_What you need to do:_ List each line of the listing below in which the word "stainless" appears, copying every such line in full.

╭─ Information given

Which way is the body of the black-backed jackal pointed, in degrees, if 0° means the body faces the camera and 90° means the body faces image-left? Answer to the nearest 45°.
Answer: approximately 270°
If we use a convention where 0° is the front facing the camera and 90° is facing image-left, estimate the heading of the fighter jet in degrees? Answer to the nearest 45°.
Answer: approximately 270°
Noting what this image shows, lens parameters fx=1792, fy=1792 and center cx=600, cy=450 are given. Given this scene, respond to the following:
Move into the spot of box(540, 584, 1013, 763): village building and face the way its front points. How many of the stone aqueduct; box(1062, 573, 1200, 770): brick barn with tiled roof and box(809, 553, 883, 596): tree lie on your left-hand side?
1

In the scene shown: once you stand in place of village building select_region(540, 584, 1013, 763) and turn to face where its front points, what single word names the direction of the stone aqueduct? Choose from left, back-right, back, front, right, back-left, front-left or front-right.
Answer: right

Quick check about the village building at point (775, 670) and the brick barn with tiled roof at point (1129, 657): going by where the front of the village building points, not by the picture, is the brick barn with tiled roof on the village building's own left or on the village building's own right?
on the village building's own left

╰─
╭─ Information given

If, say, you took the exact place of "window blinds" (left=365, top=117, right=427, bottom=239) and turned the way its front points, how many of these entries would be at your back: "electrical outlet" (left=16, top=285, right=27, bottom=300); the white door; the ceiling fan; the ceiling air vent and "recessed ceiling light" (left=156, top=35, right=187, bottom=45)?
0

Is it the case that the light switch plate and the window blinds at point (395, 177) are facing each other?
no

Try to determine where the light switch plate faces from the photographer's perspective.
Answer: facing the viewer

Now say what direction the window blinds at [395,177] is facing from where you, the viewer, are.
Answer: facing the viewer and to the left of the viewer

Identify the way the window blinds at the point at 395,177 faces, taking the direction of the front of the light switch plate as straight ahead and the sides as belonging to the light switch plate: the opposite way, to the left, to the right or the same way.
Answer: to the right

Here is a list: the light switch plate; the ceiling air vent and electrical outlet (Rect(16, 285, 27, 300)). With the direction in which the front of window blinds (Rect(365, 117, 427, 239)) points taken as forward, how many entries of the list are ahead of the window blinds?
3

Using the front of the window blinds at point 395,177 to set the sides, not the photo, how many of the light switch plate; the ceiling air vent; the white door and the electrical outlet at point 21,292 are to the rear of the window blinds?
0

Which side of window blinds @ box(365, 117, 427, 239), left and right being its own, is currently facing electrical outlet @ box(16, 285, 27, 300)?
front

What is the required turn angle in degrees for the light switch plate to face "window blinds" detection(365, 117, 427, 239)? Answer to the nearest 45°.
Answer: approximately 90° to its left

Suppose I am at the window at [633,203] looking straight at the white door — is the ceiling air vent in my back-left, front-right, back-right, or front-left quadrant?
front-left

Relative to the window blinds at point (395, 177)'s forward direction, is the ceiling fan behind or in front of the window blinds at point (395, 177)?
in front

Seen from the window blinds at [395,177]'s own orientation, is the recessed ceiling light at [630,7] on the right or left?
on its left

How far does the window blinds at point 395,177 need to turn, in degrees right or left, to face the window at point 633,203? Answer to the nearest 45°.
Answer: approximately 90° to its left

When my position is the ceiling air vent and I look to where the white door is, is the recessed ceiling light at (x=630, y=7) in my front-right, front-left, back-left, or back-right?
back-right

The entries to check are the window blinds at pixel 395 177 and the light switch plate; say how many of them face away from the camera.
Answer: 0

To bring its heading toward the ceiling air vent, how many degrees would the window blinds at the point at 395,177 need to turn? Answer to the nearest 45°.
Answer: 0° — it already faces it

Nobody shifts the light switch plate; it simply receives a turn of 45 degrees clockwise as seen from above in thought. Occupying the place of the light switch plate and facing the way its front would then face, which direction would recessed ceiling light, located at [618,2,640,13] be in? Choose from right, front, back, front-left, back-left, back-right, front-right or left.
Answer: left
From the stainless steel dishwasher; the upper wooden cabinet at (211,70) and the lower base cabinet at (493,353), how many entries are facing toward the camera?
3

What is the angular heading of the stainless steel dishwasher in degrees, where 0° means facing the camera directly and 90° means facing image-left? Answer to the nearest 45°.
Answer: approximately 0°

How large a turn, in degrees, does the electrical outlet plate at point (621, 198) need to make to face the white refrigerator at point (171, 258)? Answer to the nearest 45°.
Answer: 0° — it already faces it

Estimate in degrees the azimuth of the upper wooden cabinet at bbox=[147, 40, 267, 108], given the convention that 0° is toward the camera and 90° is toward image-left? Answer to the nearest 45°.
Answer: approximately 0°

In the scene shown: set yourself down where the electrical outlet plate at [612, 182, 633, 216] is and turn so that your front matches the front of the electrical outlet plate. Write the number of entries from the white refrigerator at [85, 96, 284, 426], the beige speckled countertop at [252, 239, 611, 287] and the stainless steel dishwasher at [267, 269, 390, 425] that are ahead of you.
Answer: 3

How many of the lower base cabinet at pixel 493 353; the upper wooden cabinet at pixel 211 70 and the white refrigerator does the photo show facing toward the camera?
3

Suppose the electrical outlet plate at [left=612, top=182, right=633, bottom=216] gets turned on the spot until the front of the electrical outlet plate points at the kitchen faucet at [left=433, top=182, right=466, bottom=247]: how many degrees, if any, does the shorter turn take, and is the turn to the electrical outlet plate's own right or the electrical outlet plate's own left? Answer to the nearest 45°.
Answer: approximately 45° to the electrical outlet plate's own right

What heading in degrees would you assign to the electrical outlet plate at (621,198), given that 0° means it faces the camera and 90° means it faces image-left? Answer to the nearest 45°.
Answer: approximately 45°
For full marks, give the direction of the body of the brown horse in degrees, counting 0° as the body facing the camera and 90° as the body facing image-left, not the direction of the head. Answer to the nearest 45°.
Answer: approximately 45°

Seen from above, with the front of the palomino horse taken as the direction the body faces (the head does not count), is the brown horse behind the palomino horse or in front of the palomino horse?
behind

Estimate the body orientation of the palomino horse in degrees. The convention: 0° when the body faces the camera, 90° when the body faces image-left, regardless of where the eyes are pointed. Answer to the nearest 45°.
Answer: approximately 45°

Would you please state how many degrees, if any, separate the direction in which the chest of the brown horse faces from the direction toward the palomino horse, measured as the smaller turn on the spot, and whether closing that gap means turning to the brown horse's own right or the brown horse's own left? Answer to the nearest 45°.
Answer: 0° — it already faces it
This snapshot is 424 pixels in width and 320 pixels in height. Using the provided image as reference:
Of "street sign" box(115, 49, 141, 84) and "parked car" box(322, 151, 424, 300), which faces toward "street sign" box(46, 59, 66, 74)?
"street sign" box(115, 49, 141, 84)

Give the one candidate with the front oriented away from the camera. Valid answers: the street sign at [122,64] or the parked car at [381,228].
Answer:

╰─

_Solution:_
From the stainless steel dishwasher; the upper wooden cabinet at (211,70) and the lower base cabinet at (493,353), how many entries are facing toward the camera?
What is the angular heading of the stainless steel dishwasher in degrees, where 0° means facing the camera directly and 90° means facing image-left? Answer to the nearest 45°.
In the scene shown: set yourself down where the electrical outlet plate at [612, 182, 633, 216] is and turn so that your front matches the front of the electrical outlet plate. Write the number of entries from the white refrigerator at [85, 96, 284, 426], the beige speckled countertop at [252, 239, 611, 287] and the stainless steel dishwasher at [267, 269, 390, 425] that are ahead of you.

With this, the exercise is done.